21 November 1982: F-14 shot down by a Mirage F1EQ
March 1983: F-14 shot down by a MiG-21
11 September 1983: 2 F-14s shot down while attempting to intercept Iraqi aircraft
4 October 1983: F-14 shot down in a dogfight
21 November 1983: F-14 lost during air battle over Bahragan
24 February 1984: F-14 lost
1 July 1984: F-14 lost
11 August 1984: 3 F-14s shot down
Meanwhile, Iran claims that the F-14 accounted for 35 to 45 kills against the Iraqi Air Force for only one shot down. Iran has admitted to up to 12 further losses, but claims they all resulted from engine stall during dogfights rather than enemy fire. Though the claims of neither side have been verified, F-14s are known to have accounted for 3 air-to-air kills against Iraqi aircraft, including two Mirage F1s and a MiG-21. Western estimates for the true kill-loss ratio attained by the F-14 during the conflict credit 4 kills against 4 or 5 losses.
The US has estimated the number of operational Iranian F-14s at any given time at 15 to 20, and sometimes less than 10, due to the cannibalization of other planes to keep a few flying.

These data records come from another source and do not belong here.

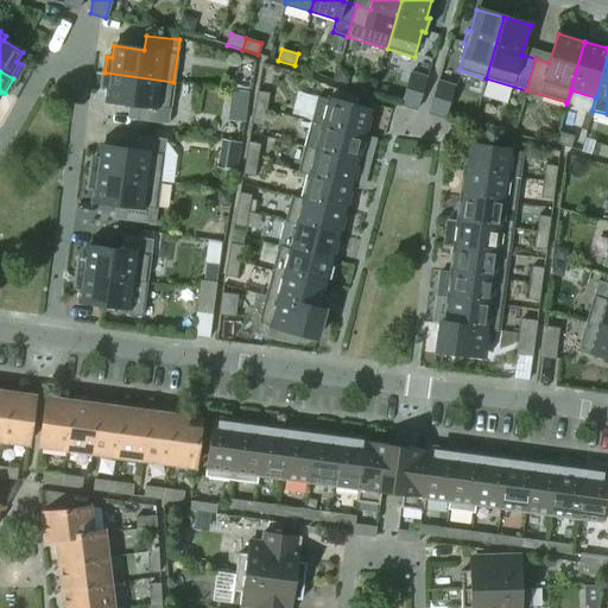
[(168,125),(173,82),(105,73),(103,89),(108,90),(106,101),(137,106),(134,120),(168,125)]
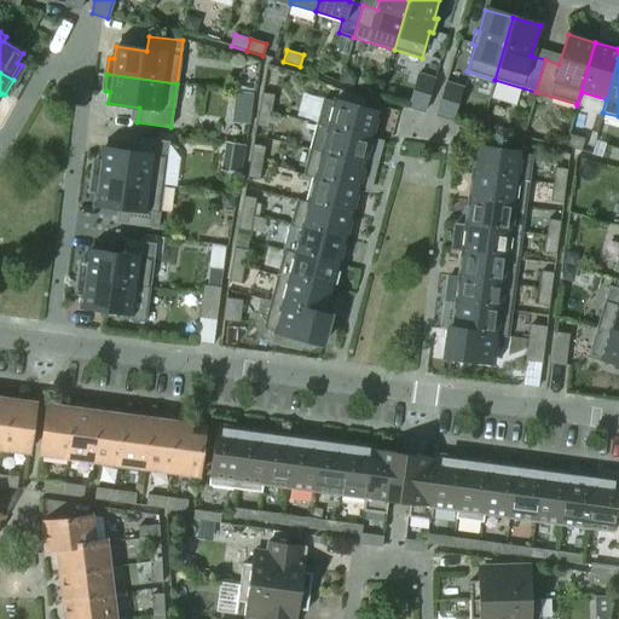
[(424,113),(434,80),(417,75),(408,106),(424,113)]
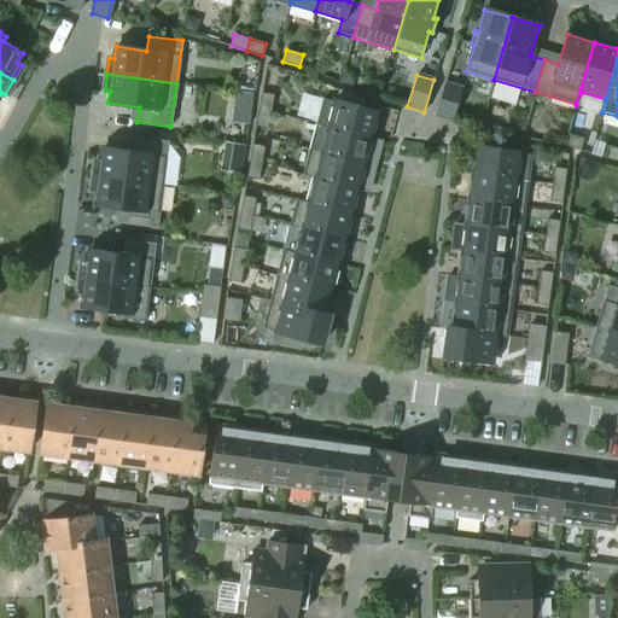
[(452,121),(461,88),(444,83),(435,115),(452,121)]
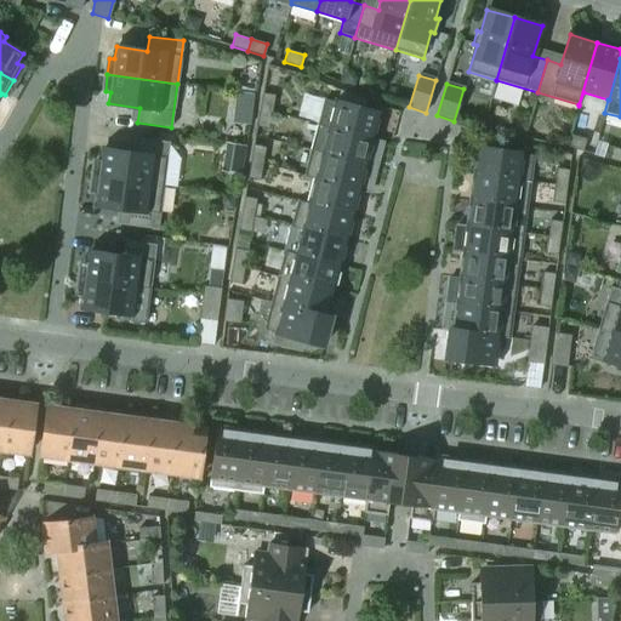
[(260,110),(272,113),(274,96),(262,93),(260,110)]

Iran claims a much higher number, of course, and was indeed able to assemble 25 aircraft for a flyby over Teheran on 11 February 1985. By whatever means, Iran has been able to maintain a steady supply of spare parts for its F-14s, F-4s, and F-5s in spite of the embargo. Some of these parts may have been supplied through the arms-for-hostages deal that was revealed during the Iran-Contra scandal. Other sources claim that parts may have been smuggled through collusion with Israel. Some parts are also manufactured domestically by Iranian Aircraft Industries, and Iran has even gone so far as to claim that 100% of the parts required to keep the aircraft operational can be produced domestically. Nonetheless, US intelligence places that value closer to 70%, and a number of foreign nationals have in fact been implicated in efforts to illegally smuggle aircraft components from the US to Iran. Two men were so charged in December 2000 for attempting to illegally purchase F-4, F-5, and F-14 parts and ship them to Iran by way of Singapore. A fugitive named Houshang Amir Bagheri is also listed on the US Customs Most Wanted list for his attempts to acquire classified F-14 components on behalf of Iran.

While Iran has managed to keep at least a portion of its Western aircraft in service, the status of the vaunted Phoenix missile is still debated. Most sources indicate that none were used during the Iran-Iraq War owing to their supposed sabotage while others claim that up to 25 Iraqi planes were downed by AIM-54s before Iran exhasuted its supply in 1986. Regardless, the aircraft is still able to fire AIM-7 Sparrow and AIM-9 Sidweinder missiles, and typically carries four AIM-7s and two AIM-9s for air-to-air operations. Iran is reportedly developing a domestic version of the Sparrow to replace its stock of expended missiles.

It is also believed that one or more F-14s were delivered to the Soviet Union in exchange for technical assistance. In addition, at least one Iranian F-14 aircrew was reported to have defected to the Soviet Union with their aircraft. Some believe that Soviet access to Iranian Phoenix missiles allowed the Vympel Design Bureau to develop the R-33/AA-9 Amos long-range missile that equips the MiG-31, but chief designer Gennadiy Sokolovskiy has indicated that his team never had such access. In any event, it is believed that Soviet and Russian expertise has allowed Iran to operate, maintain, and upgrade the F-14 fleet. The aircraft are reportedly being upgraded with a new Russian radar, engines, and a glass cockpit allowing them to serve until well into the 21st century. The Iranian press has further indicated that the surviving aircraft have been adapted for a heavy bombing roll, perhaps armed with air-to-surface anti-ship missiles. Some 50 to 55 are believed to remain in service, but only about 30 of these are considered airworthy at any one time.